╭─ Dataset excerpts

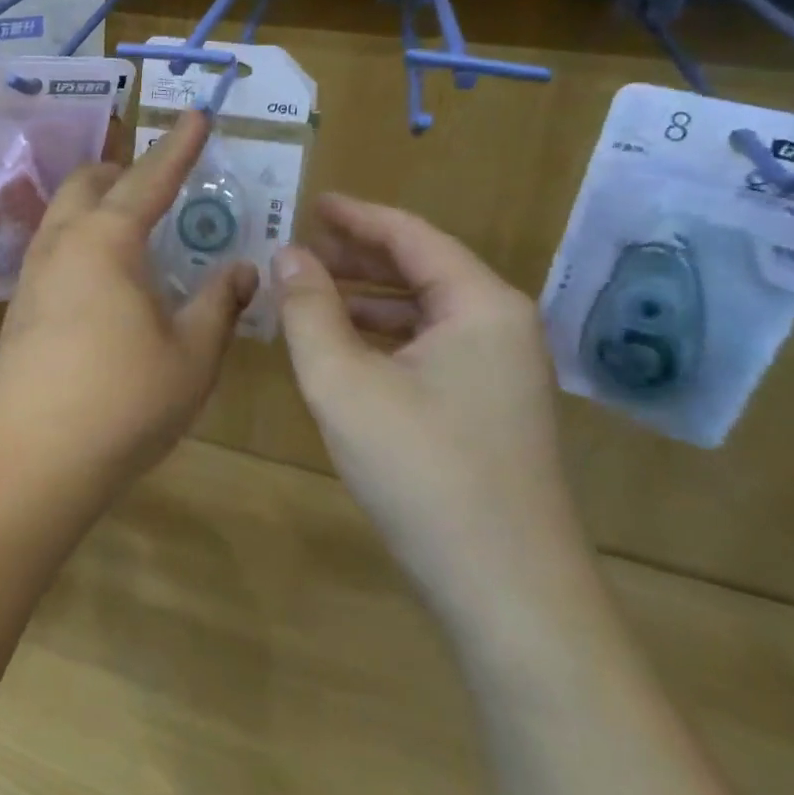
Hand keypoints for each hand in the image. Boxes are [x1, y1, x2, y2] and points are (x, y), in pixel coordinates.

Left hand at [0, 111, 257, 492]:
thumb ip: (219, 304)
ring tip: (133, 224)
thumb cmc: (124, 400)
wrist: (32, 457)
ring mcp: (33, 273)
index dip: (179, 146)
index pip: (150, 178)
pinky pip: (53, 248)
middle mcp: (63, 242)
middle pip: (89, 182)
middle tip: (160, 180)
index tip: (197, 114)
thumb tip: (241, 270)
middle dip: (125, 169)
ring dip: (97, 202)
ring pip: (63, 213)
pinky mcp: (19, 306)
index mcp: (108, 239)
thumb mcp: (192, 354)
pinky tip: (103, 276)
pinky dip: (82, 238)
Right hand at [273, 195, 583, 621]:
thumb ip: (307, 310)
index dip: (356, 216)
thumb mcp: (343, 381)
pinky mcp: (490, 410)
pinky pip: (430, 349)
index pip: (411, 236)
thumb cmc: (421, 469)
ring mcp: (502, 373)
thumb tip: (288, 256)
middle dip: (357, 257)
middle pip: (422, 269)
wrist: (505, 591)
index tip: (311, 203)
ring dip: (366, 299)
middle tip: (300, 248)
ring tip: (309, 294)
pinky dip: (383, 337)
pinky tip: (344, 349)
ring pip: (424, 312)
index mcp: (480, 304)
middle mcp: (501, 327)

╰─
╭─ Dataset excerpts

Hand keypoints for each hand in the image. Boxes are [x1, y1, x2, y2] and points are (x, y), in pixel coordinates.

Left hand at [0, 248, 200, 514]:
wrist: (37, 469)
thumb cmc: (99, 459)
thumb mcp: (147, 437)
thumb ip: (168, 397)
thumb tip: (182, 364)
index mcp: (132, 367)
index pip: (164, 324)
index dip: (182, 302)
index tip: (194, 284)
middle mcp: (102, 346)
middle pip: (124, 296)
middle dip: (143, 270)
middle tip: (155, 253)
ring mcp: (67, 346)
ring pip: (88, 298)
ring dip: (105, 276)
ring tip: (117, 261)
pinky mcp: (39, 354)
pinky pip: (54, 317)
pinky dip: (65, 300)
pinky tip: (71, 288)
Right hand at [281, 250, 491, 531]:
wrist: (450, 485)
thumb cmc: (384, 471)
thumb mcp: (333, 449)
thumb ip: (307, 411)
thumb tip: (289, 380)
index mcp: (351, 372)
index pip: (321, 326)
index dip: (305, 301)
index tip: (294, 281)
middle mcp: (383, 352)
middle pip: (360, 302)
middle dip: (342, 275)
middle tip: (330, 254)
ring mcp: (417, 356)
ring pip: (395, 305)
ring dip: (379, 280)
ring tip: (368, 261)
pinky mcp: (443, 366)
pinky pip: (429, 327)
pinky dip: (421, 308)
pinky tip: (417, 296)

╰─
╭─ Dataset excerpts

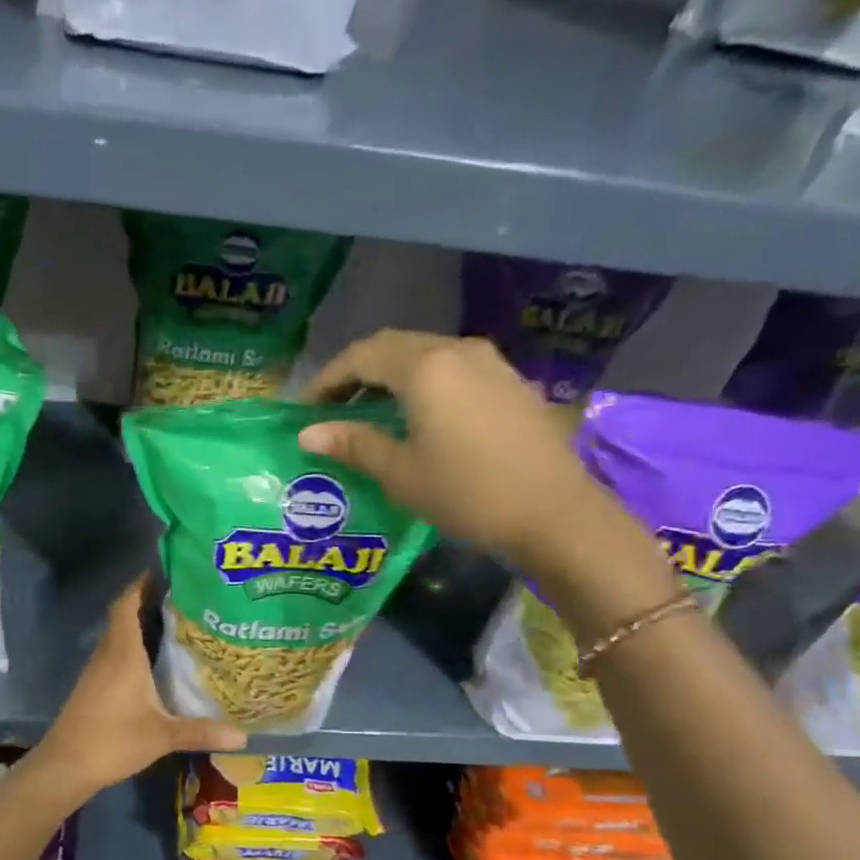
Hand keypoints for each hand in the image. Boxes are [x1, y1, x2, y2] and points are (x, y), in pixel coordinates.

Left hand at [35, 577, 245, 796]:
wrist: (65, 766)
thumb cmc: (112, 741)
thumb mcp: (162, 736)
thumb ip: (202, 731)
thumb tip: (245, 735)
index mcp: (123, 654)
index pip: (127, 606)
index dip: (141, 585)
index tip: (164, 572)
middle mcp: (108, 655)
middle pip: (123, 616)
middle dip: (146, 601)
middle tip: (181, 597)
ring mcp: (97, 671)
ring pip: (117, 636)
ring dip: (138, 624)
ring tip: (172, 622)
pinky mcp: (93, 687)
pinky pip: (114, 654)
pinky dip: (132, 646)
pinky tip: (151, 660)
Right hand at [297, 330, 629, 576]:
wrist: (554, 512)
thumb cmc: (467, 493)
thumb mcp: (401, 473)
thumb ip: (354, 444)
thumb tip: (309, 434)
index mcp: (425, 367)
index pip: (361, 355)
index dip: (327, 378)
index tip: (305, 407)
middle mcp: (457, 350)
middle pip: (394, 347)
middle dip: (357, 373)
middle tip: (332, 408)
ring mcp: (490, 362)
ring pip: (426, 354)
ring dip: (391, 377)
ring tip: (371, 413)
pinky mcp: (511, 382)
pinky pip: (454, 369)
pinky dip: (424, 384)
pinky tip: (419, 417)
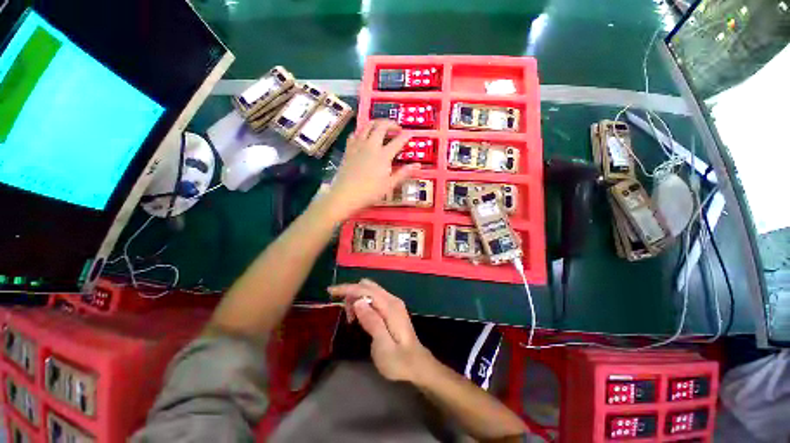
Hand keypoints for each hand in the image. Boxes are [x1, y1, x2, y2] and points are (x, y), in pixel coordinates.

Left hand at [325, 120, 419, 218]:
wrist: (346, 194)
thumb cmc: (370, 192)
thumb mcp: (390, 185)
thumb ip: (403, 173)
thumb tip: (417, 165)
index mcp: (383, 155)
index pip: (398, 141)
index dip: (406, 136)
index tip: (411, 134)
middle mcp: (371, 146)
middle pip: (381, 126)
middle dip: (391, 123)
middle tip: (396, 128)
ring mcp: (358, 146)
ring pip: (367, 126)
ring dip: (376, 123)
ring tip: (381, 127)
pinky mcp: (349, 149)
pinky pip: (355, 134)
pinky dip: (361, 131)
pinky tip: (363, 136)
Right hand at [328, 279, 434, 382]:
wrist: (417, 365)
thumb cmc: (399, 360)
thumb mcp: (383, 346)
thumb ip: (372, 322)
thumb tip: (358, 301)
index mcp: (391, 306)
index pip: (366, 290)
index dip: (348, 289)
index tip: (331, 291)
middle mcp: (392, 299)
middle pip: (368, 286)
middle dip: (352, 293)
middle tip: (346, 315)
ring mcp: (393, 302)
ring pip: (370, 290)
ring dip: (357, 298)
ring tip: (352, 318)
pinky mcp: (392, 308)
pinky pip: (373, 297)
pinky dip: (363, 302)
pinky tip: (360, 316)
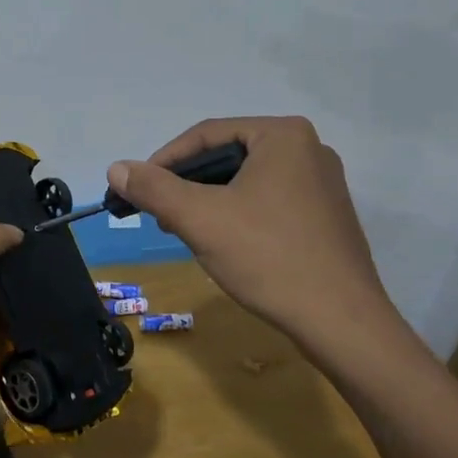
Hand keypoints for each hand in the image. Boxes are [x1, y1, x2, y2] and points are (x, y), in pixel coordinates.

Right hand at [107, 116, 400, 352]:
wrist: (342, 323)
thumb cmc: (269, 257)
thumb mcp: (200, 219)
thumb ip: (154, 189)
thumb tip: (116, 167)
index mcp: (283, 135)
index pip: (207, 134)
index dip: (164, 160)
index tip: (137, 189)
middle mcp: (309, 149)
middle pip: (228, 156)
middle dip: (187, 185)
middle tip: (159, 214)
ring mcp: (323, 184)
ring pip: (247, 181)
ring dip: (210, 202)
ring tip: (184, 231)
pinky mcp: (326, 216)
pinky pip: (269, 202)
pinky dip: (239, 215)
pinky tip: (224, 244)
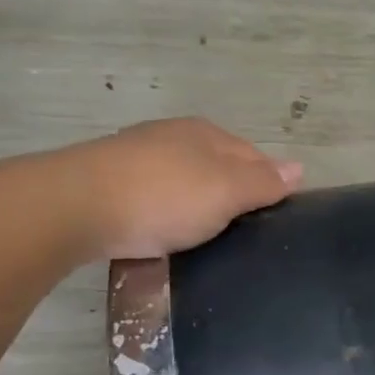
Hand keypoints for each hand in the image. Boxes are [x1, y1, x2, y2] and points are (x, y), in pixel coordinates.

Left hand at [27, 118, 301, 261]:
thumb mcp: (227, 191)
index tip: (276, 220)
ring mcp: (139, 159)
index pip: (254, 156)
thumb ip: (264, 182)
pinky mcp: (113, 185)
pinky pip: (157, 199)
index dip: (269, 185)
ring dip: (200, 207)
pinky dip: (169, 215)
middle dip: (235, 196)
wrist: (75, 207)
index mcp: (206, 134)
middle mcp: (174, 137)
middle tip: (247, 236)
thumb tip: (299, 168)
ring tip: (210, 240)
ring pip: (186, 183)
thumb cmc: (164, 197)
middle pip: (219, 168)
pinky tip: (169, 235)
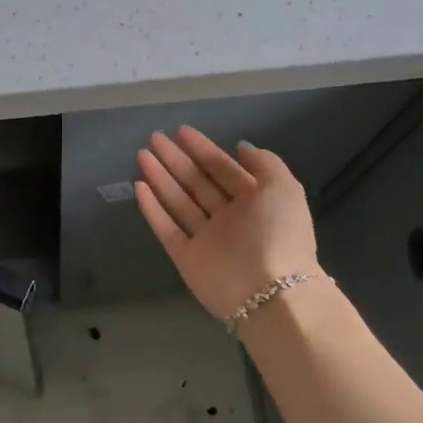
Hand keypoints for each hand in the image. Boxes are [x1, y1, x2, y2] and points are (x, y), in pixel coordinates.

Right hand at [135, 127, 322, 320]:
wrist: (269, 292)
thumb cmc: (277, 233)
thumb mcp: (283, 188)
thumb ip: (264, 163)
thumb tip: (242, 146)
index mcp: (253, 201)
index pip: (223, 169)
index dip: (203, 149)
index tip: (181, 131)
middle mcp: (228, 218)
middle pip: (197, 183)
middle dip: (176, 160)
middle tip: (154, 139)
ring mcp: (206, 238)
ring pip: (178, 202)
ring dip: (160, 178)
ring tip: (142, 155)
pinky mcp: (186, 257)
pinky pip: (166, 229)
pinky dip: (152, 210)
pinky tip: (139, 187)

╰─

# Action item:
Transcribe the lines above exactly, beginning at the one with "pinky mcp: (326, 216)" and ending at the one with "pinky tip: (139, 187)". Include both; exclude the pictures.

# Response below:
pinky mcp: (326, 216)
pinky pip: (269, 202)
pinky dip: (239, 215)
pinky tip: (224, 244)
Hand keypoints for each hand in the image. Boxes are [x1, y1, x2, y2] and points are (x, y), in pixel coordinates.

Left hand at [27, 118, 301, 261]:
thumb mcp: (227, 191)
index tip: (276, 220)
ring mcp: (139, 159)
index pip: (254, 156)
thumb ip: (264, 182)
pinky mcp: (113, 185)
pinky pip: (157, 199)
index dip: (269, 185)
ring dip: (200, 207)
pinky dip: (169, 215)
middle dip: (235, 196)
wrist: (75, 207)
index mcp: (206, 134)
middle mcp: (174, 137)
middle tip: (247, 236)
thumb tip: (299, 168)
ring tip: (210, 240)
ring pip: (186, 183)
thumb cmc: (164, 197)
middle pip: (219, 168)
pinky tip: (169, 235)
Hand keypoints for each hand in the image. Boxes are [x1, y1, x2, y2] and points are (x, y), in pixel coordinates.

Right hand at [135, 127, 322, 320]:
wrist: (269, 292)
thumb cmc: (277, 233)
thumb mcp: (283, 188)
thumb ip: (264, 163)
thumb tip: (242, 146)
index mcp: (253, 201)
index pip: (223, 169)
index dip: (203, 149)
index tip: (181, 131)
middle mcp: (228, 218)
middle pip: (197, 183)
middle dip: (176, 160)
middle tip: (154, 139)
ring mcp: (206, 238)
ring pip: (178, 202)
ring dip: (160, 178)
ring tip: (142, 155)
pinky mcp: (186, 257)
pinky pip: (166, 229)
pinky dip: (152, 210)
pinky tip: (139, 187)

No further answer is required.